C'est une scène surprenante qui s'est déroulé dimanche au Parlement iranien. Le Président de la République islamique, Mahmoud Ahmadinejad, a dû quitter le parlement sur injonction de son président, Ali Larijani, qui venait également de lui refuser la parole.
Alors que le président iranien venait défendre son ministre du Travail, Abdolreza Sheykholeslami, convoqué par l'assemblée, il a accusé Ali Larijani et sa famille de corruption. Mahmoud Ahmadinejad a alors fait diffuser une vidéo inaudible où l'on voit un des frère d'Ali discuter avec le directeur de la caisse de sécurité sociale et ex-procureur général, Saïd Mortazavi.
Selon Ahmadinejad, le frère du président du parlement aurait proposé le soutien de sa famille politique à Mortazavi en échange de pot-de-vin. Ali Larijani a vivement réagi à ces accusations et lui a intimé l'ordre de quitter l'enceinte du Parlement. « Justement, c'est bien que vous ayez diffusé cet enregistrement pour que le peuple vous connaisse [mieux], car depuis des années, vous menacez de révéler des choses (...). Vous avez lancé vos accusations et nous vous avons répondu. Vous n'aurez plus droit à la parole. Au revoir !"
Inquiété par la justice iranienne dans une affaire de détournement de fonds, Said Mortazavi a été arrêté lundi soir puis relâché mercredi matin, sans autres précisions. L'arrestation de ce haut responsable qui est un proche d'Ahmadinejad a été qualifié « d'acte hideux » par le président iranien qui a réitéré ses accusations sur la famille Larijani, dont l'un des membres est à la tête de l'autorité judiciaire.
Ahmadinejad mis à l'écart dès 2011
L'affrontement entre Ali Larijani et Mahmoud Ahmadinejad est révélateur des luttes de pouvoir qui gangrènent le parti conservateur à quelques mois de l'élection présidentielle, prévu le 14 juin. La fragilisation d'Ahmadinejad au sein de son propre camp a débuté en avril 2011, lorsqu'il s'est vu refusé le limogeage de son ministre du renseignement par le Guide suprême, Ali Khamenei.
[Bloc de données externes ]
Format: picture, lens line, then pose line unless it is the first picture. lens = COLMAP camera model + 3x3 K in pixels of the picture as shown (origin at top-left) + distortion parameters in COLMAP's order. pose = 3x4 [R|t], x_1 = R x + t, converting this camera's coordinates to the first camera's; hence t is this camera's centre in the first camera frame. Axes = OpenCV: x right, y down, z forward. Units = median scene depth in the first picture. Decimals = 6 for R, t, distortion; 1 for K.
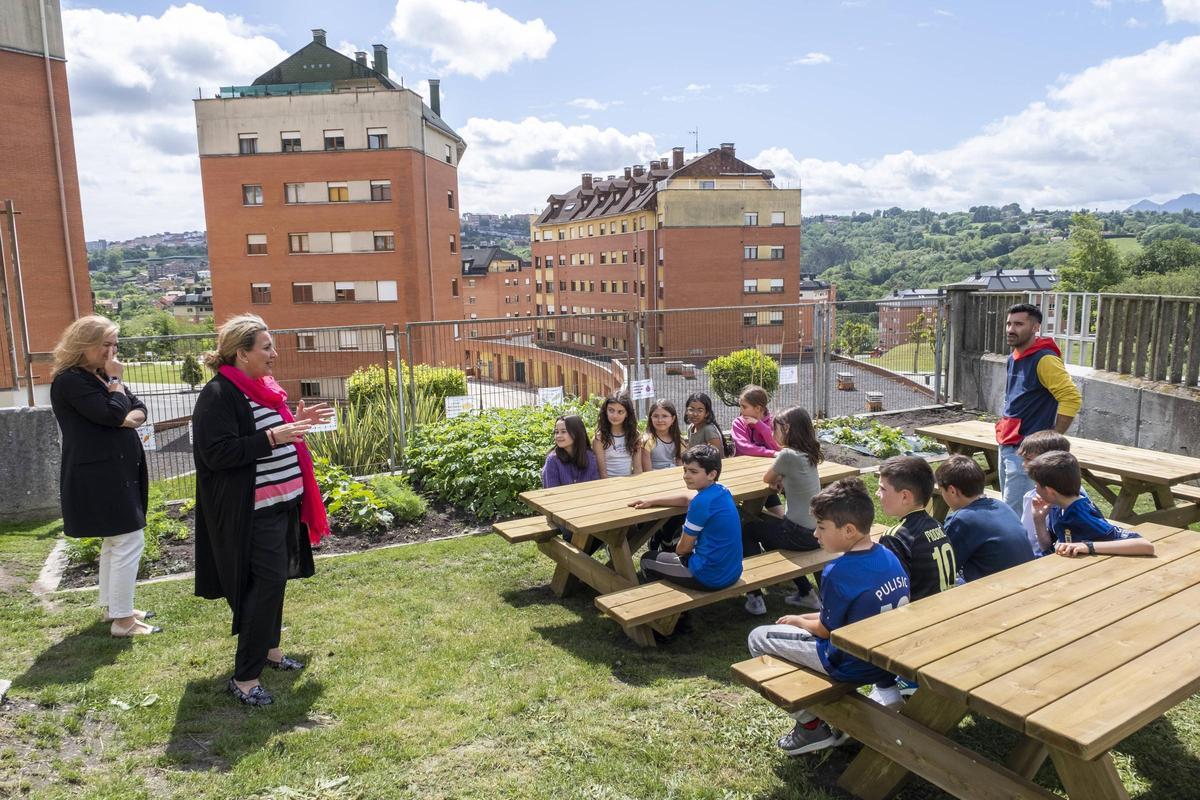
lens RADIAL K [[812.5, 0, 600.0], [0, 812.5, 400.0], [0, 0, 1]] dist [-0.004341, -0.000609]
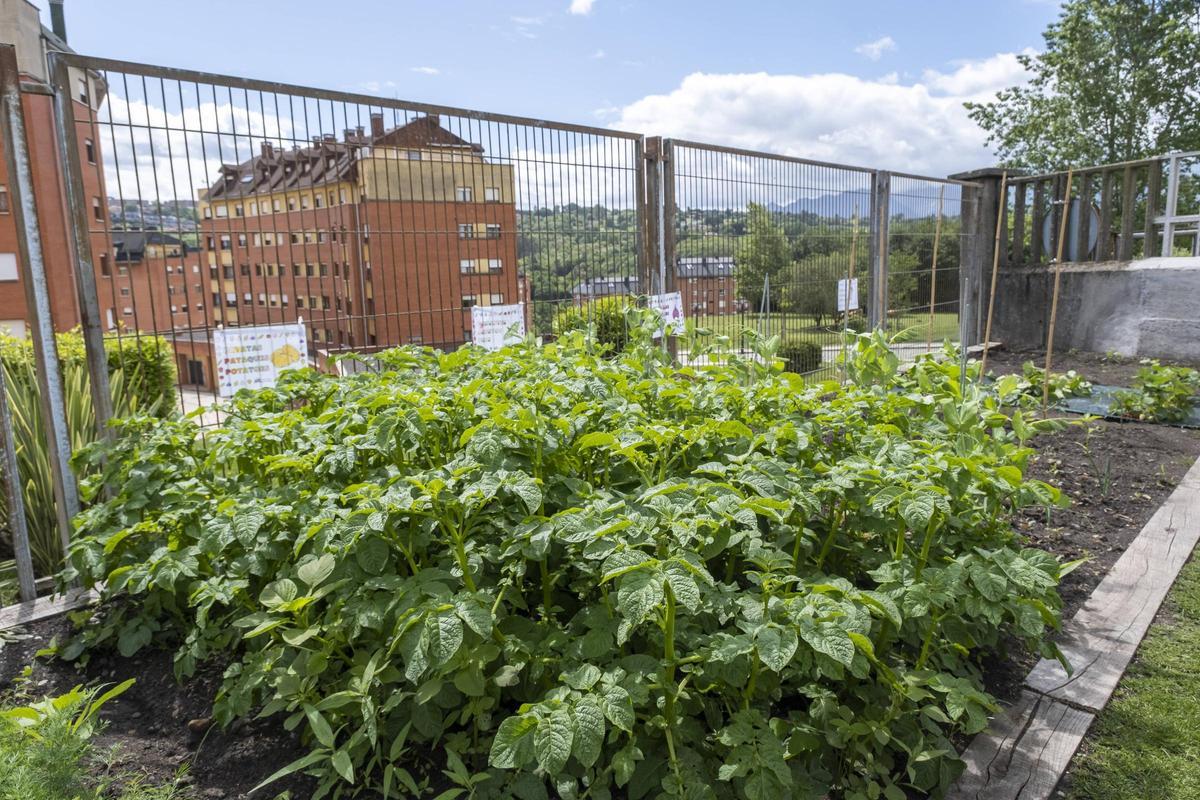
lens RADIAL K [[812.5, 0, 600.0], [0, 812.5, 400.0], [0, 0, 1]] dist [-0.004341, -0.000609]
pose [[0.930263, -0.060784, 0.361824, -0.126608], [0.057690, 0.998147, 0.019357, 0.020080], [-0.362330, 0.002866, 0.932046, 0.493026]]
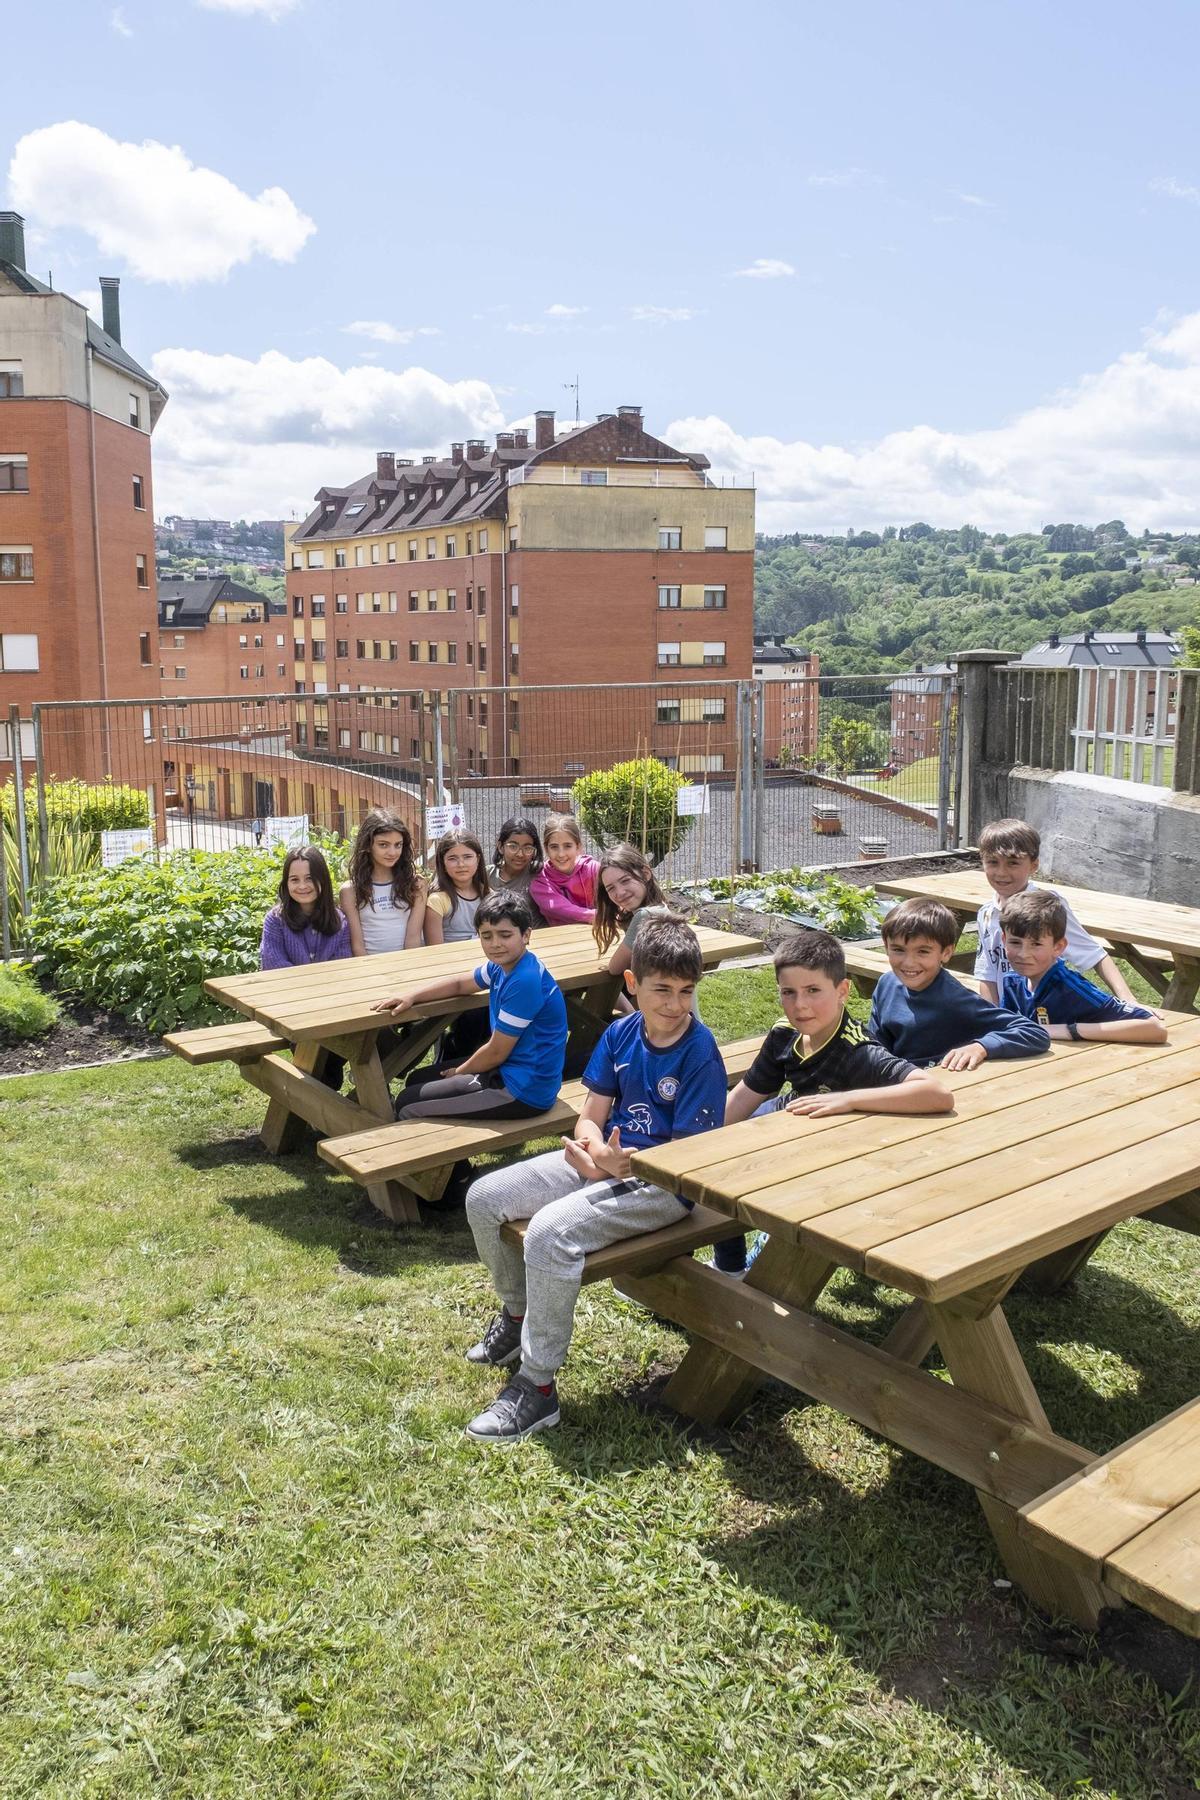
lens RADIAL K [[1435.1, 0, 539.7], [0, 1435.1, 831.9], [0, 0, 1]] dist [0.002183, -0.006025]
pose [[0.996028, 0.003482, 0.088970, 0.022869], [-0.002197, 0.999892, -0.014540, 0.007996], [-0.089011, 0.014287, 0.995928, -0.038561]]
Un désaveu et une humiliation qui ont mis au grand jour les divisions au sein du régime iranien. L'isolement d'Ahmadinejad a été accentué par la prédominance des ultra-conservateurs lors des élections législatives de 2012.
Après huit ans à la tête du pays, Mahmoud Ahmadinejad, qui n'est pas autorisé par la constitution à se présenter pour un troisième mandat, a peu à peu été évincé par l'Ayatollah Khamenei. Le Guide suprême désigné à vie par un conseil du haut-clergé est au sommet de la République islamique et dispose d'un contrôle sur l'ensemble des institutions politiques et judiciaire du pays. La volonté de Mahmoud Ahmadinejad, élu au suffrage universel, de s'attribuer plus de pouvoir a fortement contrarié l'aile des ultra-conservateurs.
Ces derniers comptent bien installer un président moins émancipé de la tutelle des Ayatollah. L'un des noms qui circule chez les pro-khamenei n'est autre que celui Ali Larijani. Mais Mahmoud Ahmadinejad ne compte pas laisser le champ libre à ses opposants, et soutiendra la candidature de son proche conseiller, Esfandiar-Rahim Mashaie, bête noire des ultra-conservateurs. Il avait notamment provoqué leur colère en 2009 lorsqu'il avait déclaré que « le peuple iranien est l'ami du peuple israélien». La perspective de l'élection présidentielle se rapprochant, les tensions entre les deux camps ne devraient que se renforcer.